▶ [Exercise aim]:
Report every line below that carries the word "České".

[Collected data]
Content starts

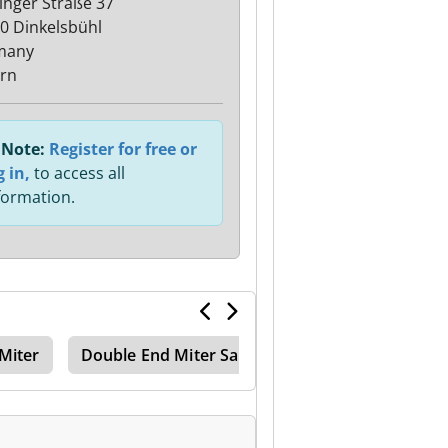
inger Straße 37
0 Dinkelsbühl
many
rn
Note:
Register for free or
g in,
to access all
formation.
Miter
Double End Miter Saw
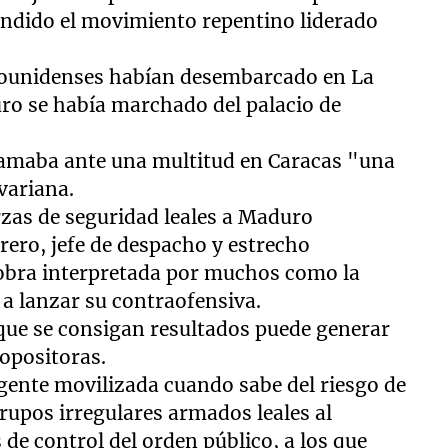
ndido el movimiento repentino liderado
tadounidenses habían desembarcado en La
uro se había marchado del palacio de
lamaba ante una multitud en Caracas "una
variana.
erzas de seguridad leales a Maduro
ero, jefe de despacho y estrecho
obra interpretada por muchos como la
 a lanzar su contraofensiva.
 que se consigan resultados puede generar
 opositoras.
gente movilizada cuando sabe del riesgo de
 grupos irregulares armados leales al
e control del orden público, a los que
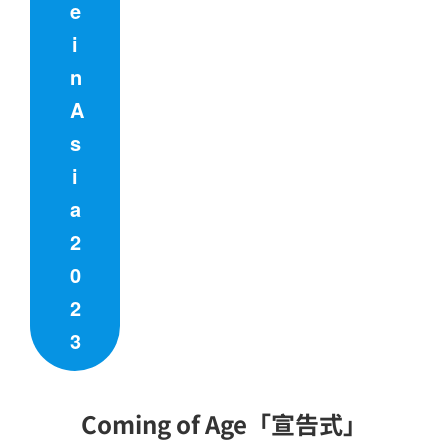
e
i
n
A
s
i
a
2
0
2
3
Coming of Age「宣告式」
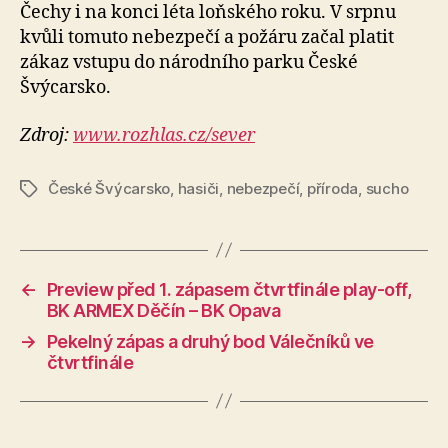
Čechy i na konci léta loňského roku. V srpnu
kvůli tomuto nebezpečí a požáru začal platit
zákaz vstupu do národního parku České
Švýcarsko.
Zdroj:
www.rozhlas.cz/sever
České Švýcarsko
,
hasiči
,
nebezpečí
,
příroda
,
sucho
Štítky
←
Preview před 1. zápasem čtvrtfinále play-off,
BK ARMEX Děčín – BK Opava
→
Pekelný zápas a druhý bod Válečníků ve
čtvrtfinále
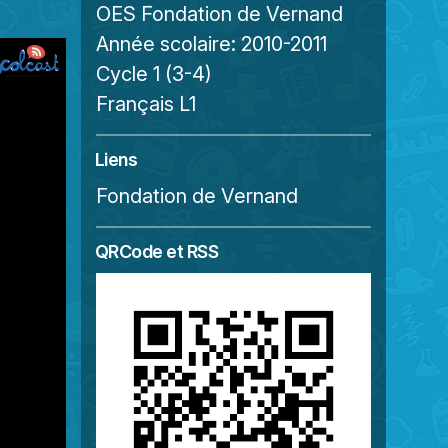
OES Fondation de Vernand
Année scolaire:
2010-2011
Cycle 1 (3-4)
Français L1
Liens
Fondation de Vernand
QRCode et RSS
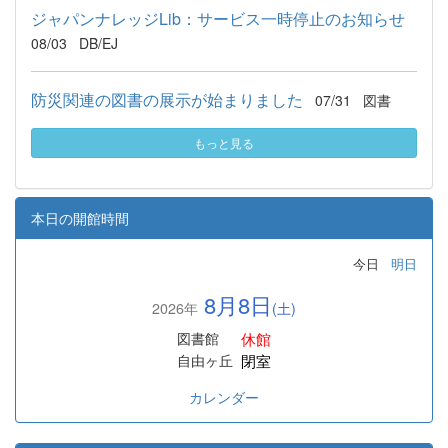
ジャパンナレッジLib：サービス一時停止のお知らせ
08/03
DB/EJ
防災関連の図書の展示が始まりました
07/31
図書
もっと見る
本日の開館時間
今日
明日
8月8日
2026年
(土)
休館
図書館
閉室
自由ヶ丘
カレンダー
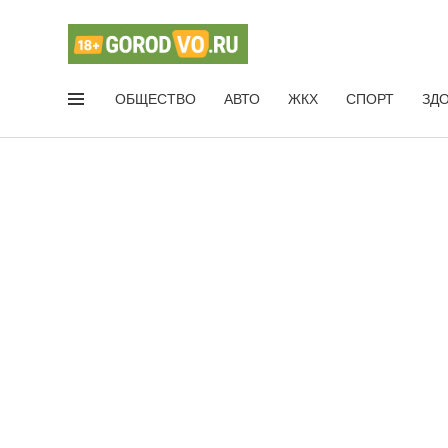
ОБЩЕСТВО
АВТО
ЖКХ
СПОРТ
ЗД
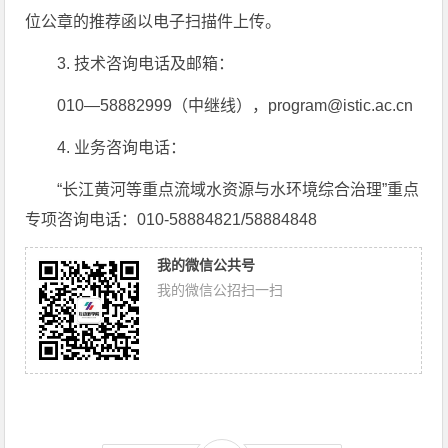
位公章的推荐函以电子扫描件上传。
3. 技术咨询电话及邮箱：
010—58882999（中继线），program@istic.ac.cn
4. 业务咨询电话：
“长江黄河等重点流域水资源与水环境综合治理”重点
专项咨询电话：010-58884821/58884848
我的微信公共号
我的微信公招扫一扫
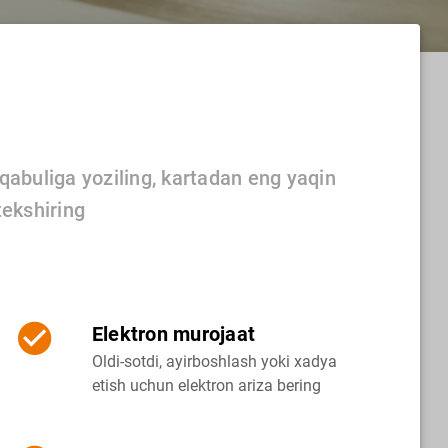
 qabuliga yoziling, kartadan eng yaqin
tekshiring
Elektron murojaat
Oldi-sotdi, ayirboshlash yoki xadya
etish uchun elektron ariza bering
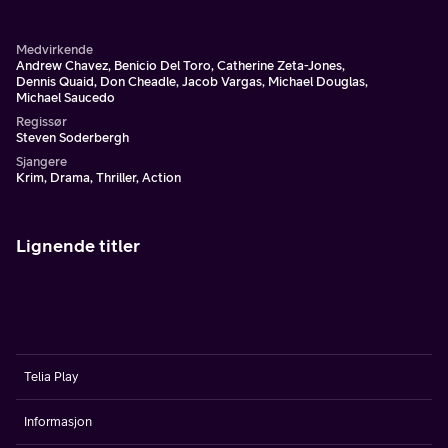
Medvirkende
Andrew Chavez, Benicio Del Toro, Catherine Zeta-Jones,
Dennis Quaid, Don Cheadle, Jacob Vargas, Michael Douglas,
Michael Saucedo
Regissør
Steven Soderbergh
Sjangere
Krim, Drama, Thriller, Action
Lignende titler
Telia Play
Informasjon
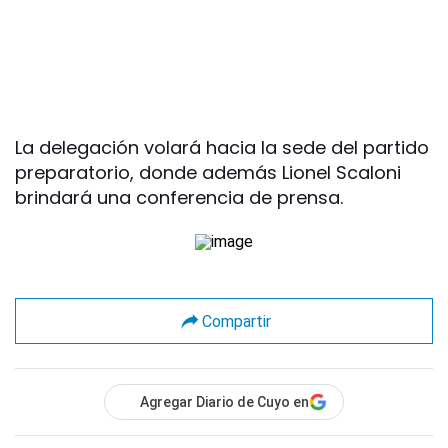
La delegación volará hacia la sede del partido
preparatorio, donde además Lionel Scaloni
brindará una conferencia de prensa.
Compartir
Agregar Diario de Cuyo en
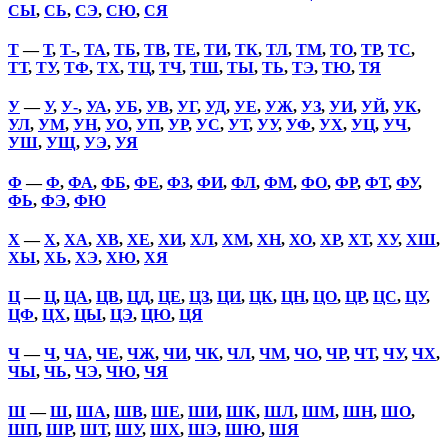
СЫ
,
СЬ
,
СЭ
,
СЮ
,
СЯ
Т
—
Т
,
Т-
,
ТА
,
ТБ
,
ТВ
,
ТЕ
,
ТИ
,
ТК
,
ТЛ
,
ТМ
,
ТО
,
ТР
,
ТС
,
ТТ
,
ТУ
,
ТФ
,
ТХ
,
ТЦ
,
ТЧ
,
ТШ
,
ТЫ
,
ТЬ
,
ТЭ
,
ТЮ
,
ТЯ
У
—
У
,
У-
,
УА
,
УБ
,
УВ
,
УГ
,
УД
,
УЕ
,
УЖ
,
УЗ
,
УИ
,
УЙ
,
УК
,
УЛ
,
УМ
,
УН
,
УО
,
УП
,
УР
,
УС
,
УТ
,
УУ
,
УФ
,
УХ
,
УЦ
,
УЧ
,
УШ
,
УЩ
,
УЭ
,
УЯ
Ф
—
Ф
,
ФА
,
ФБ
,
ФЕ
,
ФЗ
,
ФИ
,
ФЛ
,
ФМ
,
ФО
,
ФР
,
ФТ
,
ФУ
,
ФЬ
,
ФЭ
,
ФЮ
Х
—
Х
,
ХА
,
ХВ
,
ХЕ
,
ХИ
,
ХЛ
,
ХМ
,
ХН
,
ХО
,
ХР
,
ХТ
,
ХУ
,
ХШ
,
ХЫ
,
ХЬ
,
ХЭ
,
ХЮ
,
ХЯ
Ц
—
Ц
,
ЦА
,
ЦВ
,
ЦД
,
ЦЕ
,
ЦЗ
,
ЦИ
,
ЦК
,
ЦН
,
ЦО
,
ЦР
,
ЦС
,
ЦУ
,
ЦФ
,
ЦХ
,
ЦЫ
,
ЦЭ
,
ЦЮ
,
ЦЯ
Ч
—
Ч
,
ЧА
,
ЧЕ
,
ЧЖ
,
ЧИ
,
ЧК
,
ЧЛ
,
ЧМ
,
ЧО
,
ЧР
,
ЧТ
,
ЧУ
,
ЧХ
,
ЧЫ
,
ЧЬ
,
ЧЭ
,
ЧЮ
,
ЧЯ
Ш
—
Ш
,
ША
,
ШВ
,
ШЕ
,
ШИ
,
ШК
,
ШЛ
,
ШМ
,
ШН
,
ШО
,
ШП
,
ШР
,
ШТ
,
ШУ
,
ШХ
,
ШЭ
,
ШЮ
,
ШЯ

Content ends

▶ [Finished exercise]:
zákaz vstupu do národního parku České
České Švýcarsko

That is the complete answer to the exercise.